[Dataset entries]
__________________________________________________
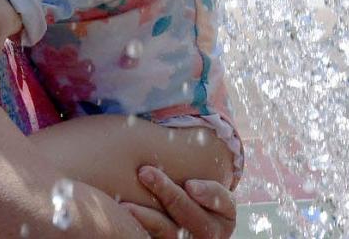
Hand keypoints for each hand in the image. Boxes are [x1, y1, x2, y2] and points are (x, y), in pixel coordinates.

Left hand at [121, 166, 235, 238]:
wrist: (178, 214)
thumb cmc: (188, 185)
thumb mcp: (200, 176)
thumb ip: (193, 163)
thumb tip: (179, 121)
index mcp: (224, 214)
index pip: (223, 203)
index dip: (208, 194)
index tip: (190, 184)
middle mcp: (211, 232)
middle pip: (195, 218)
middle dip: (171, 196)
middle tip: (145, 172)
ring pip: (172, 234)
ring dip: (149, 218)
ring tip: (126, 206)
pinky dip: (140, 229)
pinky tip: (124, 217)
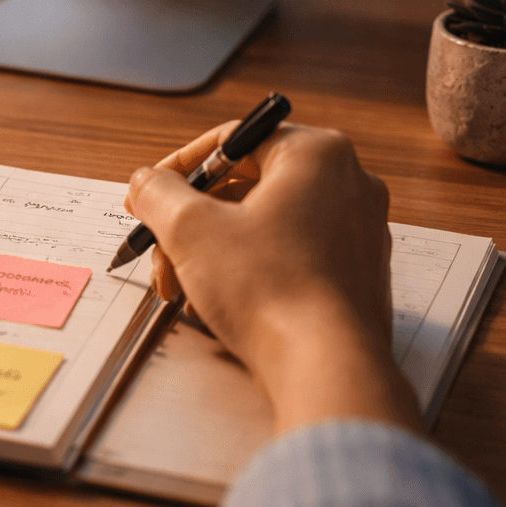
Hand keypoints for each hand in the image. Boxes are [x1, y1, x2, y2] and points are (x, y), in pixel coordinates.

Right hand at [124, 123, 420, 434]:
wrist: (325, 365)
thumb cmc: (268, 288)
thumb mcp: (190, 228)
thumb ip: (158, 192)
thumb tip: (146, 181)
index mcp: (316, 154)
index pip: (232, 141)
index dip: (178, 169)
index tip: (148, 196)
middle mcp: (348, 184)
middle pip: (244, 187)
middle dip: (191, 223)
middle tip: (159, 249)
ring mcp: (359, 231)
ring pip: (263, 225)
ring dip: (211, 251)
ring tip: (180, 288)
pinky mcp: (356, 273)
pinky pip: (289, 256)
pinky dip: (248, 271)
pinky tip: (217, 303)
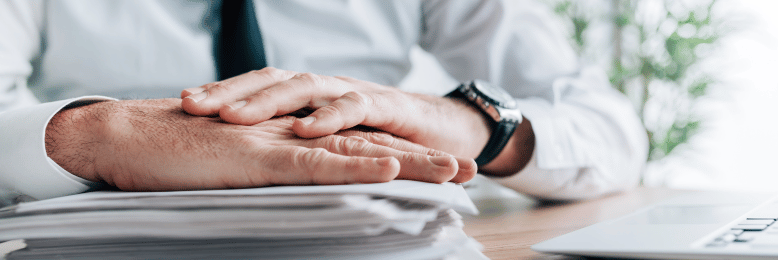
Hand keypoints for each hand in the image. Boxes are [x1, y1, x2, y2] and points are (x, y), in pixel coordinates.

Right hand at [44, 99, 475, 190]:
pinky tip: (389, 169)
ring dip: (406, 161)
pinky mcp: (259, 158)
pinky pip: (315, 162)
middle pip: (369, 146)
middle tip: (467, 169)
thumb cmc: (175, 159)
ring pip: (355, 151)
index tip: (438, 172)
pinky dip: (354, 166)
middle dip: (421, 159)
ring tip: (451, 171)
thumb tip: (299, 203)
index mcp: (291, 142)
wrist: (127, 138)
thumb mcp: (234, 175)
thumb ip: (270, 183)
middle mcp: (294, 137)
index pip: (356, 150)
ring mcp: (280, 144)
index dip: (400, 160)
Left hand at [180, 68, 493, 159]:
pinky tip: (303, 129)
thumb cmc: (381, 139)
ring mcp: (355, 94)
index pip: (259, 86)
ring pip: (306, 87)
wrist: (445, 131)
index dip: (223, 91)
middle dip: (231, 92)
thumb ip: (295, 146)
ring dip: (269, 100)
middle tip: (191, 104)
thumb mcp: (332, 143)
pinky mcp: (386, 109)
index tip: (182, 103)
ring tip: (232, 115)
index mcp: (310, 96)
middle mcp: (326, 89)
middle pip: (273, 80)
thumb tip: (245, 160)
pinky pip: (354, 109)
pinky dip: (328, 117)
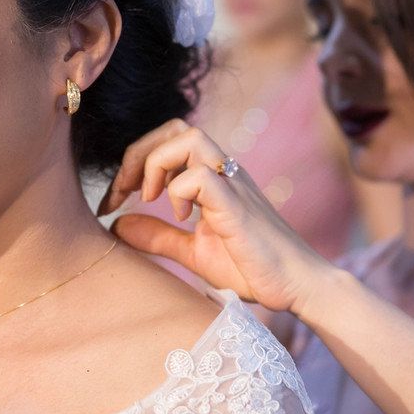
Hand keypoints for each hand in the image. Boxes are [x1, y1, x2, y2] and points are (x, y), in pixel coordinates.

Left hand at [99, 119, 333, 314]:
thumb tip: (116, 227)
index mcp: (213, 179)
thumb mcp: (193, 252)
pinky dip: (180, 192)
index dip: (135, 161)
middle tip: (124, 193)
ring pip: (190, 137)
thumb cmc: (253, 267)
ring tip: (151, 199)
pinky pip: (203, 176)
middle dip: (139, 154)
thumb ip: (157, 237)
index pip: (168, 140)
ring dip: (158, 163)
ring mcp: (233, 185)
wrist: (299, 286)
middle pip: (176, 127)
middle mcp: (224, 173)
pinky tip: (182, 219)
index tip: (114, 200)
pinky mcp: (238, 206)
__________________________________________________
* _Exercise goal_
The answer should consist only of the lines from the one containing "thumb tip: (116, 227)" through the last line of the data, given again exactly.

* _Answer to this task_
thumb tip: (116, 227)
index mcp: (213, 179)
thumb mcp: (193, 252)
pinky dip: (180, 192)
index dip: (135, 161)
middle tip: (124, 193)
ring pip: (190, 137)
thumb cmc: (253, 267)
ring tip: (151, 199)
pinky pip: (203, 176)
middle dip: (139, 154)
thumb ip: (157, 237)
index pip: (168, 140)
ring dip: (158, 163)
ring mcp: (233, 185)
wrist: (299, 286)
middle pip: (176, 127)
middle mcp: (224, 173)
pinky tip: (182, 219)
index tip: (114, 200)
pinky mcp: (238, 206)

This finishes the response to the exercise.